As we shift into summer, many of us feel a sense of lightness; longer days, kids out of school, community events, time outside. But in community work, we also know summer can bring a very different kind of pressure for families: disrupted routines, childcare gaps, food insecurity, and increased stress as resources thin out just when needs rise.
At KARA, how we respond to those needs is just as important as what we offer. One of the first things I talk about in interviews with new staff is this: we are not a “helper” agency. We intentionally remove the word help from our vocabulary and replace it with support.
That might sound small, even fussy, but it reflects a much bigger belief:
every family we meet is the expert in their own life.
Our job is not to swoop in with answers. Our job is to walk alongside people when they’re navigating a time and place in life where an extra steady voice, another set of eyes, or some practical backup makes the path feel possible again.
It’s a shift from doing things for people to working with them.
The Flat Tire That Taught Me (Again) What Families Already Know

Not long ago, I had a morning that perfectly captured this idea.
I woke up to find a nail in my tire. It was a day stacked with time-sensitive commitments: school events for my kids, several work meetings, and logistics that simply weren’t possible without a vehicle.
To add to the pressure, it was right after May long weekend in Alberta—prime time for everyone to be swapping out winter tires. I live in a small town with no car rental agency. As I started my usual morning rush of packing bags, organizing kids, mentally running through my calendar, I also began calling every mechanic within a 15-kilometre radius, waiting for someone to pick up.
No one did.
The situation wasn’t impossible, but in that moment, it felt that way. My brain was flooded with “how am I going to make this work?” and not much else. I just couldn’t see a solution.
Later that morning, I was talking with a friend and she asked a simple question:
“Are your second set of tires already on rims? Could you just change it yourself?”
It was like a reset button. Of course I could. I had the tires. I had the tools. I had changed tires before. I just couldn’t access that knowledge in the stress of the moment.
I went outside, pulled out the jack and wrench, and started getting everything set up. As I was working, a neighbour walked by, saw what I was doing, and came over with an impact drill to speed things up. The whole process became easier, faster, and lighter—not because I was helpless, but because someone chose to stand with me in a moment when I was overwhelmed.
That is the power of “with.”
I had the tools.
I had the experience.
I needed a calm voice and a bit of companionship to put it all together.
Families Already Have Tools. We Offer Companionship and Structure.
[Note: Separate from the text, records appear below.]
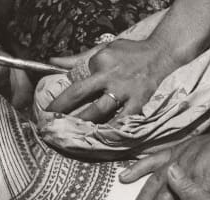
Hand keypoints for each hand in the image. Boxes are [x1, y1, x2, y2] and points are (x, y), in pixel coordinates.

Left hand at [47, 37, 182, 123]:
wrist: (160, 53)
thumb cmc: (129, 52)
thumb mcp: (103, 49)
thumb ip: (77, 58)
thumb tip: (52, 61)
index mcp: (100, 62)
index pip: (77, 81)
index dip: (62, 99)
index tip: (49, 111)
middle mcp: (110, 76)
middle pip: (82, 96)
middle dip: (64, 111)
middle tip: (51, 125)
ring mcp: (124, 91)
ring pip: (99, 110)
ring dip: (84, 123)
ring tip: (71, 136)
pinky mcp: (138, 102)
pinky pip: (122, 120)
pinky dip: (110, 130)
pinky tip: (100, 140)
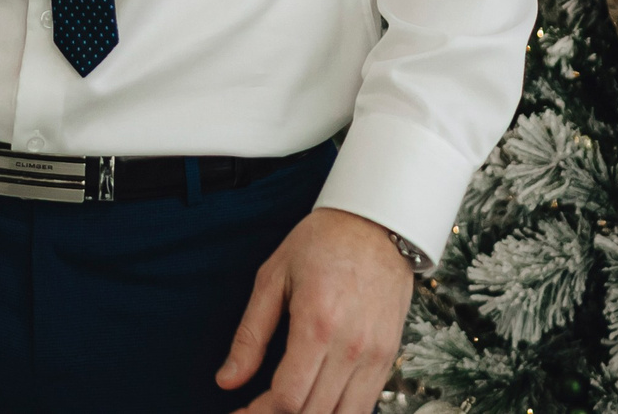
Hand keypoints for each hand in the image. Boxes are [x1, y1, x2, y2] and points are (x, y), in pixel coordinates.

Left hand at [215, 209, 414, 413]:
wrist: (377, 222)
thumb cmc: (321, 242)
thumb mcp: (273, 277)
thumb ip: (250, 334)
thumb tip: (227, 380)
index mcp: (317, 323)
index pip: (288, 398)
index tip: (239, 413)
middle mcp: (351, 346)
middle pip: (313, 413)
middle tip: (254, 411)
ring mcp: (376, 355)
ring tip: (284, 410)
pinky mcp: (390, 356)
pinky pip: (365, 404)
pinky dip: (338, 413)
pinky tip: (315, 403)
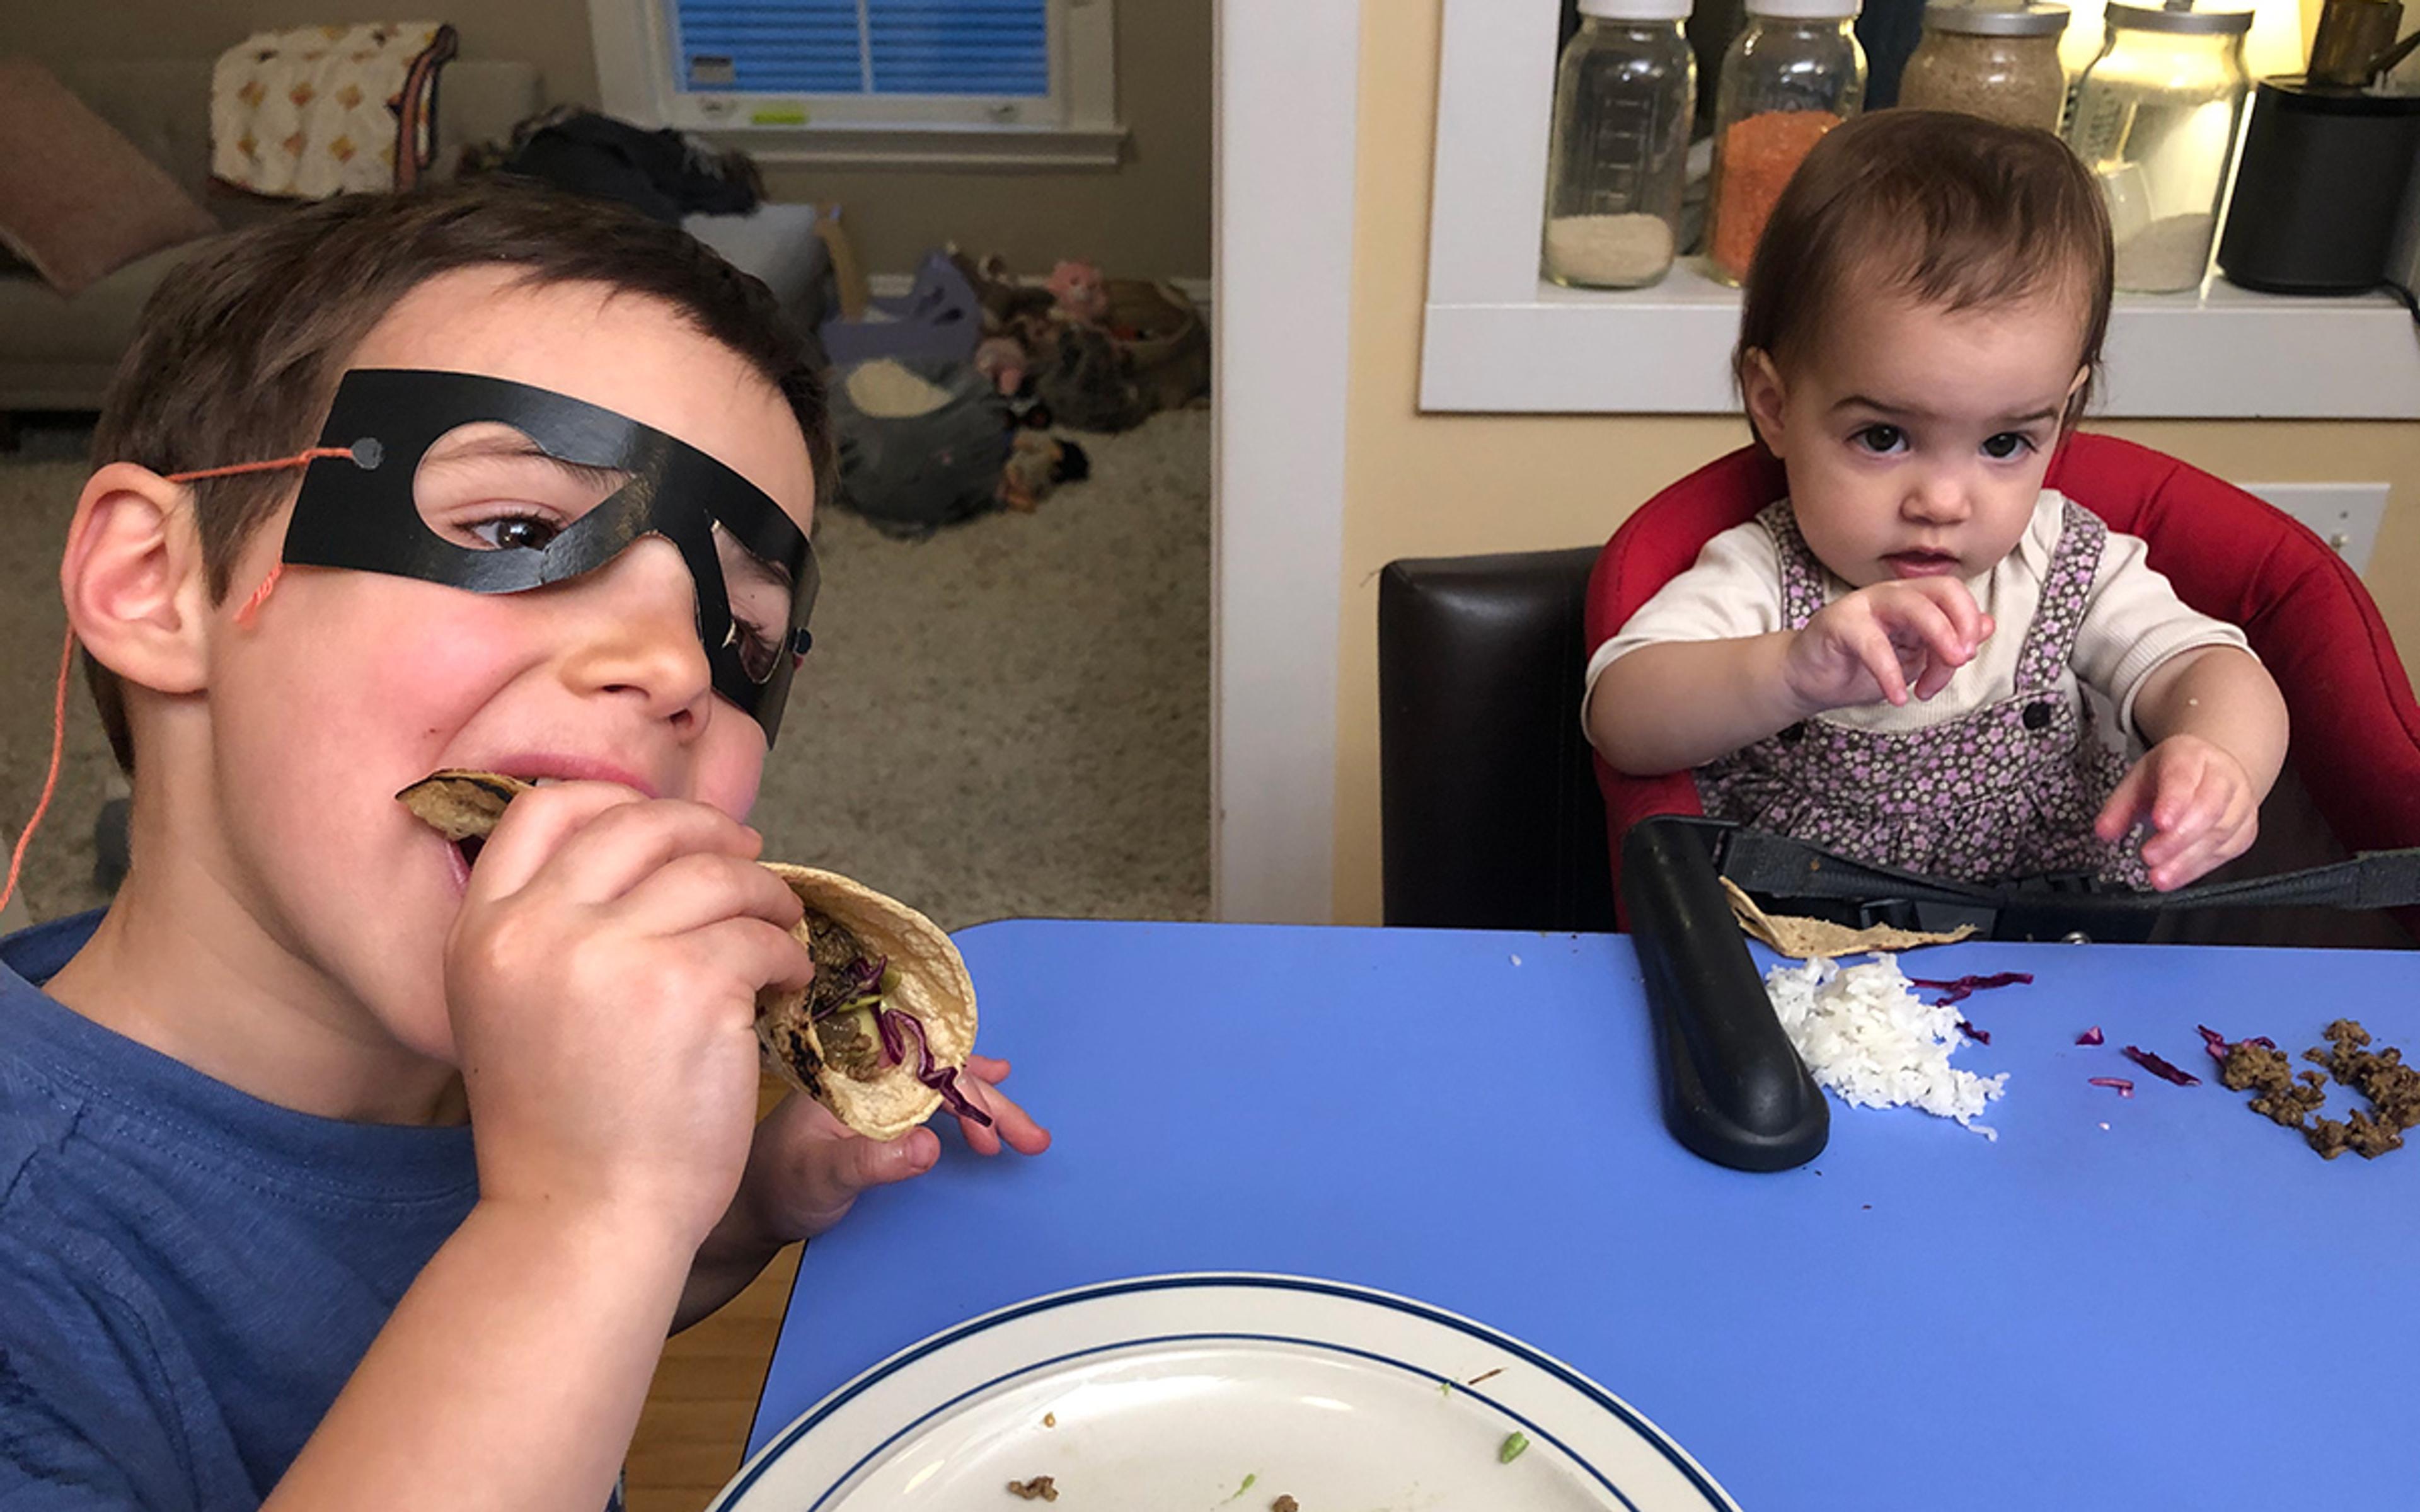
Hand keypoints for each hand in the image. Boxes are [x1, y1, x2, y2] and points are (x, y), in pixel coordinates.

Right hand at [443, 782, 813, 1249]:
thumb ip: (546, 933)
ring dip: (763, 894)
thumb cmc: (561, 1130)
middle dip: (707, 832)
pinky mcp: (692, 985)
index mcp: (482, 932)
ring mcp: (614, 953)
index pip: (542, 811)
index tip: (665, 825)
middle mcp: (538, 930)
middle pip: (640, 825)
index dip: (613, 801)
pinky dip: (786, 952)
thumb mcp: (510, 1011)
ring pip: (714, 875)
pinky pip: (758, 936)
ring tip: (780, 927)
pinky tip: (785, 982)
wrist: (582, 1220)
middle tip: (747, 858)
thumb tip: (629, 849)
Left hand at [733, 1055, 1051, 1248]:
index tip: (993, 1122)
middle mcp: (867, 1071)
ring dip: (986, 1103)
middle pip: (942, 1072)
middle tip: (1029, 1137)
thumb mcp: (823, 1176)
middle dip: (991, 1103)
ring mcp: (875, 1090)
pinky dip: (964, 1097)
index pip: (923, 1063)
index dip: (968, 1086)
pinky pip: (931, 1093)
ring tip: (1023, 1132)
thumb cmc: (775, 1184)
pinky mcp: (881, 1110)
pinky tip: (989, 1088)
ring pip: (942, 1082)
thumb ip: (873, 1161)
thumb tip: (929, 1146)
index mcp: (851, 1070)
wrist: (751, 1204)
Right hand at [1784, 579, 1994, 713]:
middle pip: (1941, 590)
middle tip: (1960, 661)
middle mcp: (1892, 595)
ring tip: (1933, 680)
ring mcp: (1864, 604)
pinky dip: (1889, 674)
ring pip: (1912, 606)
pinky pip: (1872, 644)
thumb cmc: (1860, 667)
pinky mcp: (1838, 623)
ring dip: (1935, 638)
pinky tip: (1896, 696)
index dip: (1969, 622)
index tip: (1965, 659)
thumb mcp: (1914, 659)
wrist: (1810, 680)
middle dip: (1960, 626)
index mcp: (1914, 599)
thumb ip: (1948, 642)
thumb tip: (1987, 625)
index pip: (1955, 595)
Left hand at [2094, 734, 2259, 890]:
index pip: (2184, 776)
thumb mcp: (2139, 780)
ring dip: (2187, 859)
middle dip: (2177, 838)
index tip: (2159, 822)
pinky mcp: (2246, 828)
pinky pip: (2228, 851)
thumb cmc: (2174, 775)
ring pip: (2221, 833)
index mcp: (2191, 756)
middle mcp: (2223, 776)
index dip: (2174, 801)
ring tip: (2159, 875)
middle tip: (2149, 856)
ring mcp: (2240, 803)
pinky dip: (2200, 867)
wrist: (2212, 769)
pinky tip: (2177, 875)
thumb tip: (2104, 832)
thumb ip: (2119, 806)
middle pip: (2208, 807)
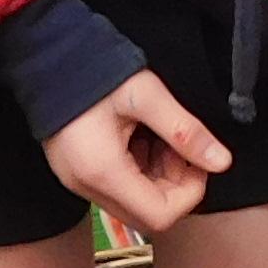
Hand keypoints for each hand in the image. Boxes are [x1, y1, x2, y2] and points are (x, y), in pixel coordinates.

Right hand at [41, 68, 230, 234]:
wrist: (44, 52)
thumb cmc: (93, 69)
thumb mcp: (146, 95)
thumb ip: (184, 131)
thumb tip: (222, 162)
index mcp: (103, 172)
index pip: (161, 216)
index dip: (190, 192)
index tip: (197, 158)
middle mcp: (87, 186)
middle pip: (147, 214)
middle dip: (175, 185)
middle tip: (179, 145)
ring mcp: (77, 181)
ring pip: (133, 203)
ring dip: (158, 177)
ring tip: (159, 137)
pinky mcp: (75, 172)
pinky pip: (116, 188)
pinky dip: (138, 171)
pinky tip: (140, 137)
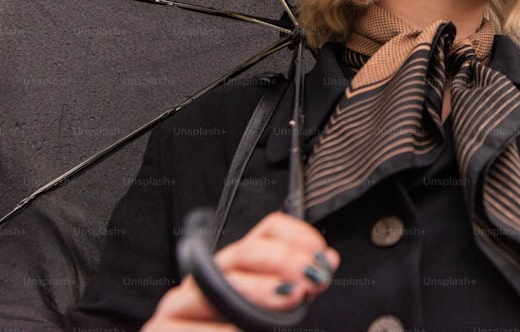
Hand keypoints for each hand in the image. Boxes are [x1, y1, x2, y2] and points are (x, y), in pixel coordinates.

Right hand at [142, 211, 338, 329]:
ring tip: (289, 298)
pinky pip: (184, 326)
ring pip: (219, 285)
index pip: (268, 230)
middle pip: (244, 252)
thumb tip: (328, 261)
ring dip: (258, 291)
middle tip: (309, 283)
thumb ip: (297, 286)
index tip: (323, 258)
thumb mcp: (272, 312)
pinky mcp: (159, 330)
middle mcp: (206, 277)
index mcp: (237, 268)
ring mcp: (178, 304)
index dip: (298, 238)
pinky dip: (217, 330)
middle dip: (282, 262)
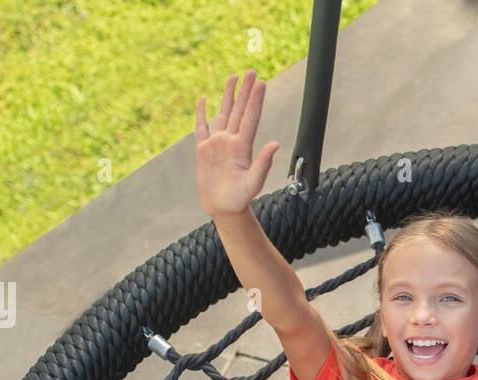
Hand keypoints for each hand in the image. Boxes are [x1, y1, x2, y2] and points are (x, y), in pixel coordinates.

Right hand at [194, 70, 281, 218]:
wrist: (224, 210)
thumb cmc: (240, 199)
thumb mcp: (253, 182)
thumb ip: (263, 163)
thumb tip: (276, 143)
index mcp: (242, 147)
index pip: (251, 118)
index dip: (256, 100)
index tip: (261, 82)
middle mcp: (231, 141)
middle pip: (239, 110)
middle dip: (245, 90)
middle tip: (251, 71)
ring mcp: (217, 144)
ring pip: (223, 114)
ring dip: (228, 96)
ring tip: (233, 77)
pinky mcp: (203, 151)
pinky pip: (201, 128)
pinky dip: (201, 114)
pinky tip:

Families who walk through our doors—or call, or meet us in community—are often in their own “flat tire” moment.
They may:
- be balancing work, parenting, and caregiving with very little margin
- be trying to navigate systems that weren’t built with them in mind
- feel flooded with worries about housing, food, safety, or their child’s wellbein
In those moments, it’s easy for any of us to lose sight of what we already know and what we’re already capable of. Stress narrows our vision.
That’s why KARA chooses language and practice that honours the strengths already present in every household. When we say we support families, we mean:
- We assume capability, not deficiency. We start from the belief that people bring history, culture, skills, and resilience into every conversation.
- We ask, we don’t prescribe. Instead of “Here’s what you need to do,” we ask, “What matters most to you right now?” and “What have you already tried?”
- We break things down together. Sometimes, like my friend did for me, it’s about slowing the moment down enough to see the options and resources that are already there.
- We welcome collaboration. Just like my neighbour joining me with an impact drill, we recognize that sometimes the best support is simply adding a little extra power to what a family is already doing.
This is what Psychological Health and Safety looks like in practice: not treating people as problems to solve, but as partners to stand beside.
Summer: A Season for Walking Alongside

As summer approaches, many families will be juggling:
- changes in childcare and routines
- increased costs for food, activities, and transportation
- heightened stress for kids and caregivers who lose the structure school provides
It can be tempting, as organizations or professionals, to respond by designing more programs for people—more services, more “fixes.” But what communities tell us, again and again, is that they want to be seen, heard, and respected as experts in their own lives.
So this summer, at KARA, our commitment is to:
- Listen first. Ask families what they’re experiencing and what they want to see more of.
- Focus on “with.” Design supports that invite voice, choice, and collaboration.
- Name strengths out loud. Remind families of the tools, skills, and know-how they already have, especially when stress makes those hard to see.
- Be the calm voice in the rush. Offer that steady presence that helps people move from “I can’t do this” to “I can do this—with someone beside me.”